DESCRIPTION OF REFERENCE NUMERALS AND SIGNS

1 connector

2 connector body

20 terminal accommodating block portion

30 panel assembly portion (body)

31 arm-shaped locking portion (first locking portion)

31 a beam-shaped portion

31 b protrusion portion

36 engagement claw portion (second locking portion)

P panel

Pa through hole

Claims

What is claimed is:

1. A connector configured to be assembled to a plate-shaped panel in a state of being inserted into a through hole of the plate-shaped panel, the connector comprising:

a body; and

a first locking portion and a second locking portion,

wherein the body is configured to be inserted into the through hole in a predetermined insertion direction,

wherein the first locking portion and the second locking portion are integrally provided with the body and configured to be engaged with a circumferential edge portion of the through hole in a state where the circumferential edge portion is clamped in the insertion direction, and

wherein at least one of the first locking portion and the second locking portion has a shape of a double end-supported beam including a pair of beam-shaped portions extending from the body, and the at least one of the first locking portion and the second locking portion includes a protrusion portion connecting free ends of the pair of beam-shaped portions and protruding toward the plate-shaped panel.

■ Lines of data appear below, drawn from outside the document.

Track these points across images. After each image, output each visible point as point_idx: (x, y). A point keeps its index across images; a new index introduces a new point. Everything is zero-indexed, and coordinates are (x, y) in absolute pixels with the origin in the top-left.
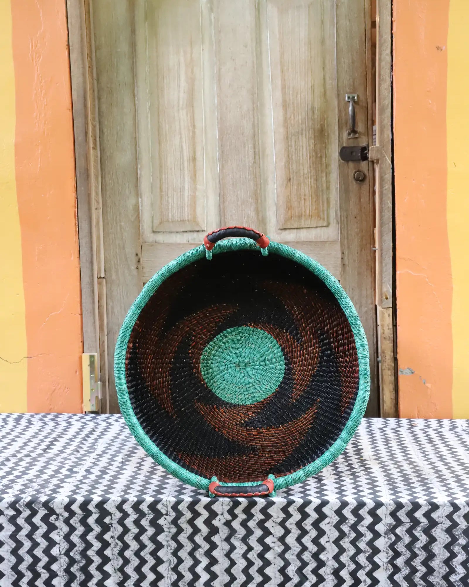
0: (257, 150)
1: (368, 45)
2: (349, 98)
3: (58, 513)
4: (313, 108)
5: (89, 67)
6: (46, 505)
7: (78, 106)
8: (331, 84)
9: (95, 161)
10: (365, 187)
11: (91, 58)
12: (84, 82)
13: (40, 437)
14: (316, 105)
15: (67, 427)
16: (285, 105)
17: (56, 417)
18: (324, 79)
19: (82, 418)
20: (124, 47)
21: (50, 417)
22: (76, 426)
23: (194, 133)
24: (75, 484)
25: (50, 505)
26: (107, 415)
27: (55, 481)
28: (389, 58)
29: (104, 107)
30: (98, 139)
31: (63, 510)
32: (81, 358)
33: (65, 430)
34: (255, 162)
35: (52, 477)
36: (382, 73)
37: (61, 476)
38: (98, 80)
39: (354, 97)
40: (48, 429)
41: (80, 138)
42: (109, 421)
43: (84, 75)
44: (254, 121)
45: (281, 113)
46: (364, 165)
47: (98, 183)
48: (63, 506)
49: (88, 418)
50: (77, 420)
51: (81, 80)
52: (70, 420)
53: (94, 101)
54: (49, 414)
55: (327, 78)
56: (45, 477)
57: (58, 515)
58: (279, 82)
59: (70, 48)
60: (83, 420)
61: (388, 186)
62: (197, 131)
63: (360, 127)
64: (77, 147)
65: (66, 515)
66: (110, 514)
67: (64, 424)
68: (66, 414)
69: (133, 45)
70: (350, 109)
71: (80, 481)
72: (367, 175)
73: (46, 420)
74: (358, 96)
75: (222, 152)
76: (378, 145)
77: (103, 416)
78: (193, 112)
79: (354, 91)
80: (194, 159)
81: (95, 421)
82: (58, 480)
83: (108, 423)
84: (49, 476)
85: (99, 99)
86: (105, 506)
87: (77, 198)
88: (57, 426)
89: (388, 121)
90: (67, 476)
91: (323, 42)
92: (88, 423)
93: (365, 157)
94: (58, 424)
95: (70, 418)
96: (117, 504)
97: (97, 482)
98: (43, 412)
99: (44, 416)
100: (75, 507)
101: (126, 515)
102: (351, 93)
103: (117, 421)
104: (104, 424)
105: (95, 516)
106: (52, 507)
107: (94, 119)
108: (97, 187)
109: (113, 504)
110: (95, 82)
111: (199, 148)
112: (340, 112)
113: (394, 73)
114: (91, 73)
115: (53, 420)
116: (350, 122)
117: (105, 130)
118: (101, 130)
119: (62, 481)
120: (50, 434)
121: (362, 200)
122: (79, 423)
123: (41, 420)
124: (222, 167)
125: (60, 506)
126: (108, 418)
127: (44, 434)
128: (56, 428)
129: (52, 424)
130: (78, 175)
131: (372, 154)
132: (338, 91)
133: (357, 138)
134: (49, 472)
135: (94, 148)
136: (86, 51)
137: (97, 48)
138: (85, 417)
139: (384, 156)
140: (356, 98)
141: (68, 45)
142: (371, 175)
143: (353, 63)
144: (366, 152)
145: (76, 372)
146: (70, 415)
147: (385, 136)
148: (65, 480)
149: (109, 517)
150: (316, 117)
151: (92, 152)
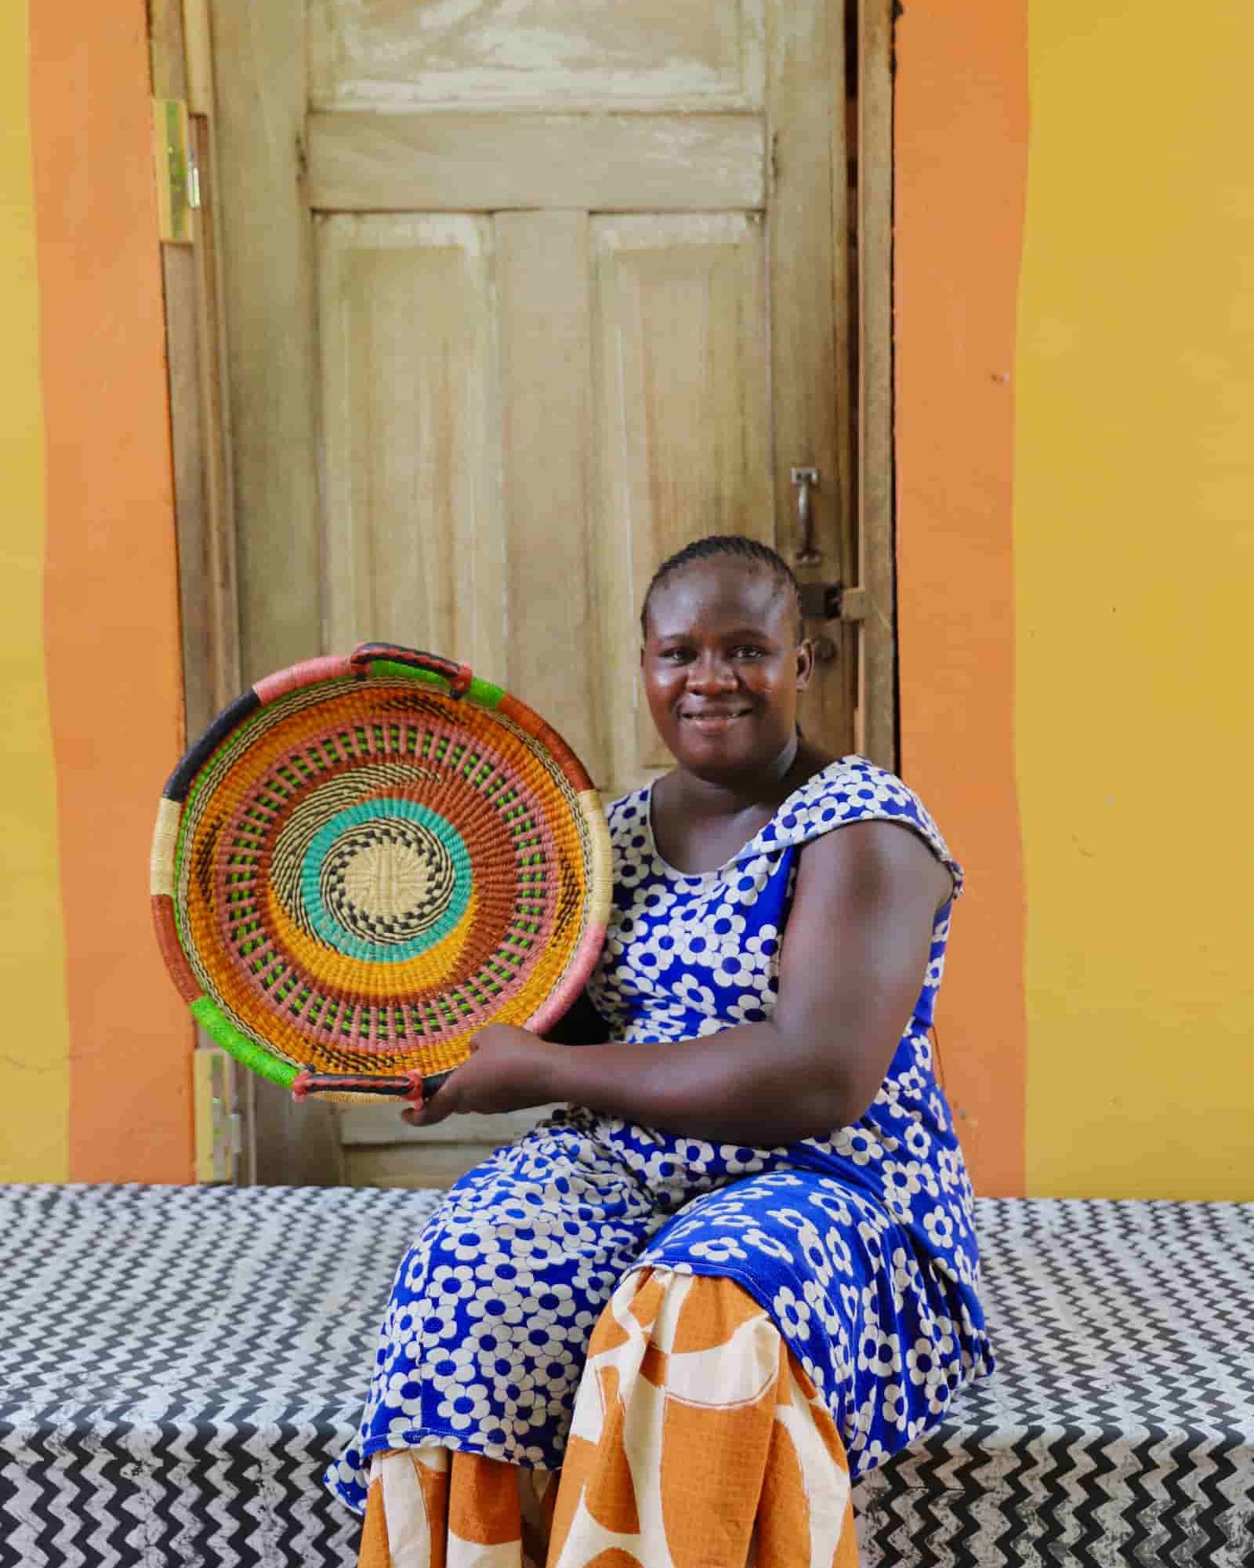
0: (592, 592)
1: (842, 361)
2: (799, 476)
3: (138, 1459)
4: (718, 501)
5: (214, 403)
6: (110, 1442)
7: (188, 492)
8: (758, 445)
9: (226, 616)
10: (836, 677)
11: (218, 383)
12: (202, 441)
13: (101, 1253)
14: (727, 492)
15: (161, 1226)
16: (656, 489)
17: (136, 1196)
18: (744, 434)
19: (194, 1200)
20: (292, 356)
21: (122, 1196)
22: (182, 1222)
23: (451, 549)
24: (174, 1389)
25: (121, 1443)
26: (252, 1191)
27: (129, 1381)
28: (886, 397)
29: (247, 490)
30: (232, 565)
31: (150, 1454)
32: (190, 1059)
33: (155, 1235)
34: (588, 615)
35: (125, 1367)
36: (871, 428)
37: (145, 1366)
38: (234, 431)
39: (809, 476)
40: (116, 1232)
41: (191, 565)
42: (255, 1208)
43: (200, 423)
44: (586, 527)
45: (646, 506)
46: (832, 628)
47: (231, 661)
48: (149, 1447)
49: (208, 1199)
50: (184, 1207)
51: (194, 434)
52: (168, 1206)
53: (224, 479)
54: (118, 1188)
55: (751, 429)
56: (108, 1367)
57: (139, 1463)
58: (643, 441)
59: (172, 363)
60: (196, 1207)
61: (885, 680)
62: (459, 547)
63: (825, 541)
64: (184, 585)
65: (158, 1463)
66: (255, 1461)
67: (153, 1217)
68: (157, 1187)
69: (315, 353)
70: (802, 500)
71: (187, 1380)
72: (839, 646)
73: (112, 1204)
74: (819, 476)
75: (514, 594)
76: (862, 587)
77: (244, 1194)
78: (449, 504)
79: (810, 460)
80: (450, 609)
81: (224, 1207)
82: (137, 1377)
83: (253, 1214)
84: (119, 1365)
85: (236, 472)
86: (244, 1447)
87: (184, 699)
88: (138, 1223)
89: (882, 536)
90: (160, 1367)
91: (740, 349)
92: (207, 1213)
93: (833, 612)
94: (140, 1218)
95: (167, 1200)
96: (272, 1441)
97: (225, 1384)
98: (104, 1181)
99: (109, 1196)
100: (177, 1448)
101: (292, 1464)
102: (803, 465)
103: (272, 1209)
104: (244, 1218)
105: (223, 1466)
106: (123, 1446)
107: (222, 519)
108: (228, 673)
109: (263, 1443)
110: (228, 437)
111: (460, 585)
112: (778, 504)
113: (896, 430)
114: (218, 416)
115: (128, 1205)
116: (802, 530)
117: (250, 544)
118: (241, 546)
119: (146, 1380)
120: (121, 1244)
121: (829, 704)
122: (188, 1212)
123: (101, 1205)
124: (514, 629)
125: (142, 1446)
126: (254, 1201)
127: (106, 1244)
128: (135, 1227)
129: (125, 1216)
130: (187, 647)
131: (850, 607)
132: (774, 458)
133: (817, 566)
134: (120, 1354)
135: (225, 585)
136: (206, 369)
137: (233, 358)
138: (201, 1197)
139: (874, 614)
140: (814, 477)
141: (167, 358)
142: (848, 648)
143: (808, 397)
144: (836, 599)
145: (180, 1091)
146: (168, 1189)
147: (879, 566)
148: (154, 1378)
149: (256, 1467)
150: (725, 516)
151: (218, 593)
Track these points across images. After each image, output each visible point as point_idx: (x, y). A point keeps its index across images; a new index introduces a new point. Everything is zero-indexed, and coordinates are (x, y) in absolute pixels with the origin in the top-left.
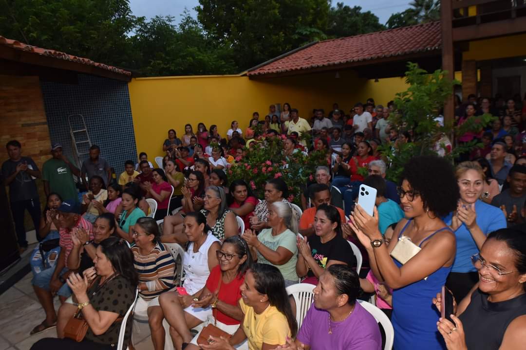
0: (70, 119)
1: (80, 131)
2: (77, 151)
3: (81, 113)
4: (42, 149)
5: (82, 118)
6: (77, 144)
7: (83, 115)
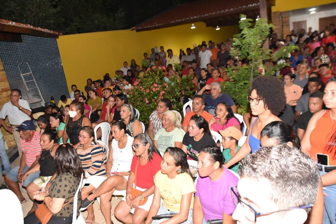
0: (20, 66)
1: (27, 74)
2: (27, 87)
3: (27, 62)
4: (3, 87)
5: (28, 65)
6: (26, 83)
7: (29, 63)
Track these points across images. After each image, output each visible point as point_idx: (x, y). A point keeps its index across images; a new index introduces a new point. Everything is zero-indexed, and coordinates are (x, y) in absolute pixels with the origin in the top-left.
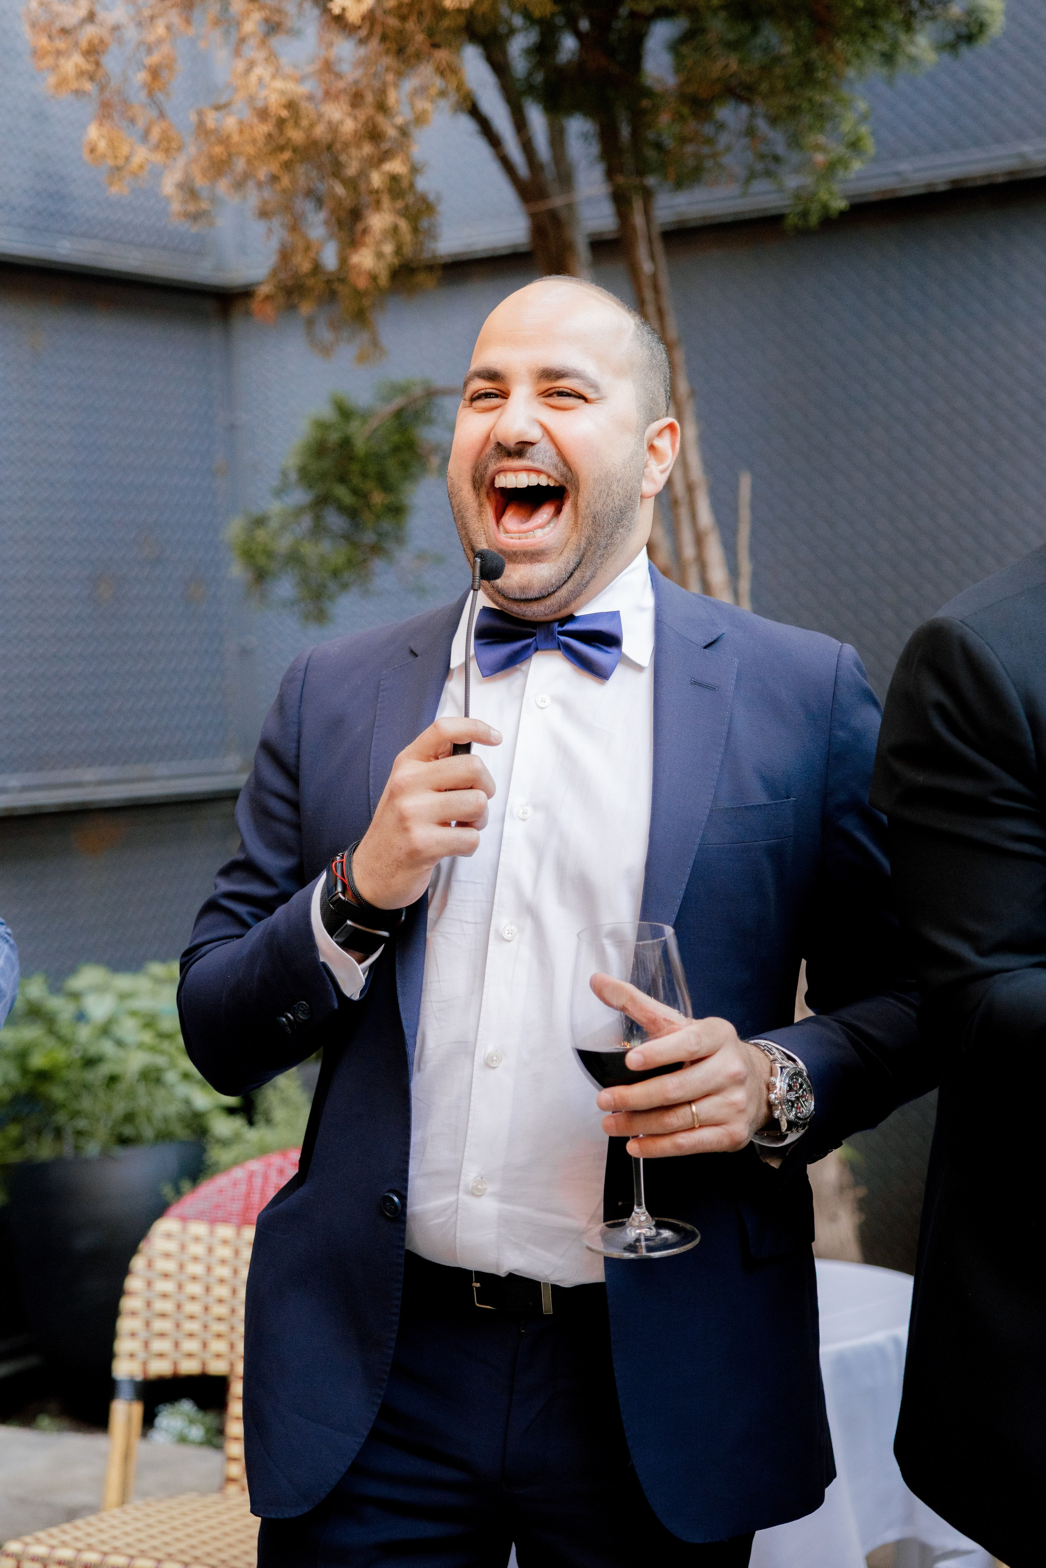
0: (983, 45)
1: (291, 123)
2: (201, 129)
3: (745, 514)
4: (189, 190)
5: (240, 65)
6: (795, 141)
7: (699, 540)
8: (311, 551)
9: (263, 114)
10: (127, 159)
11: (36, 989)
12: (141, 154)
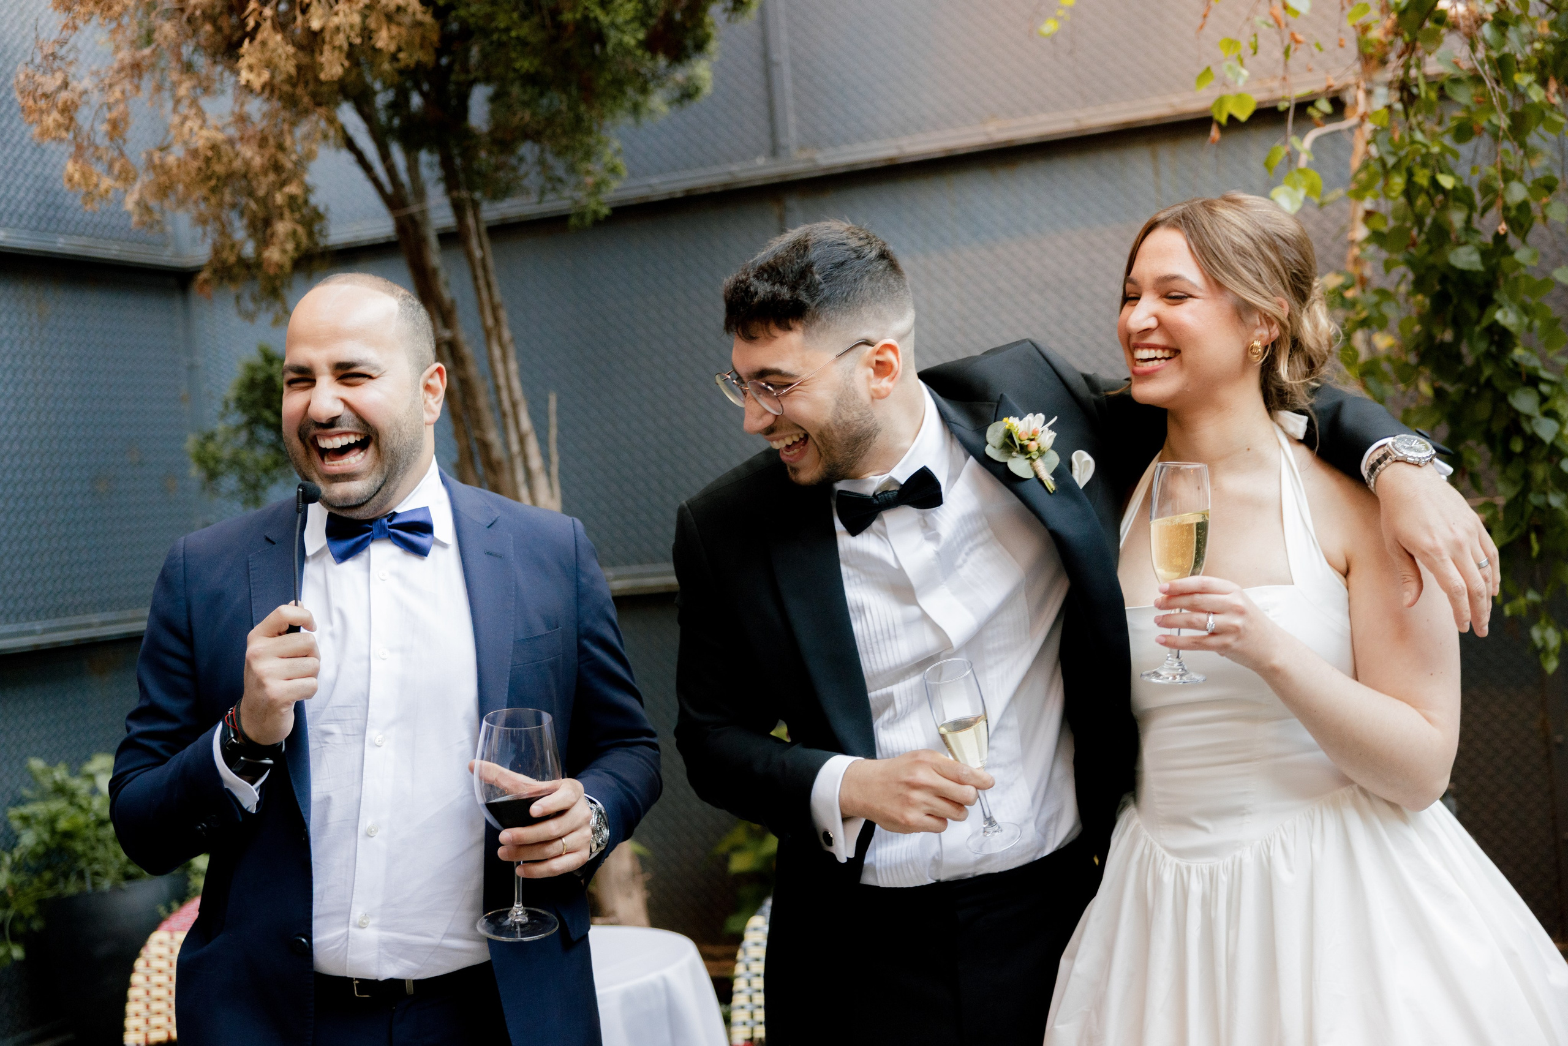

2. The connector according to claim 1,

wherein the protrusion portion comprises:

a first part connected to one of the pair of beam-shaped portions and extending toward the plate-shaped panel;

a second part connected to the other of the pair of beam-shaped portions and extending toward the plate-shaped panel; and

a connection part defining a gap between the first part and the second part and connecting the first part and the second part.

3. The connector according to claim 1,

wherein at least one of the pair of beam-shaped portions has a shape extending from the body so as to outwardly expand from an opening region of the through hole when the connector is assembled to the plate-shaped panel.

4. The connector according to claim 1,

wherein the connector further comprises a rib extending from the body in parallel to the insertion direction, and

wherein one of the pair of beam-shaped portions is continuous with the rib.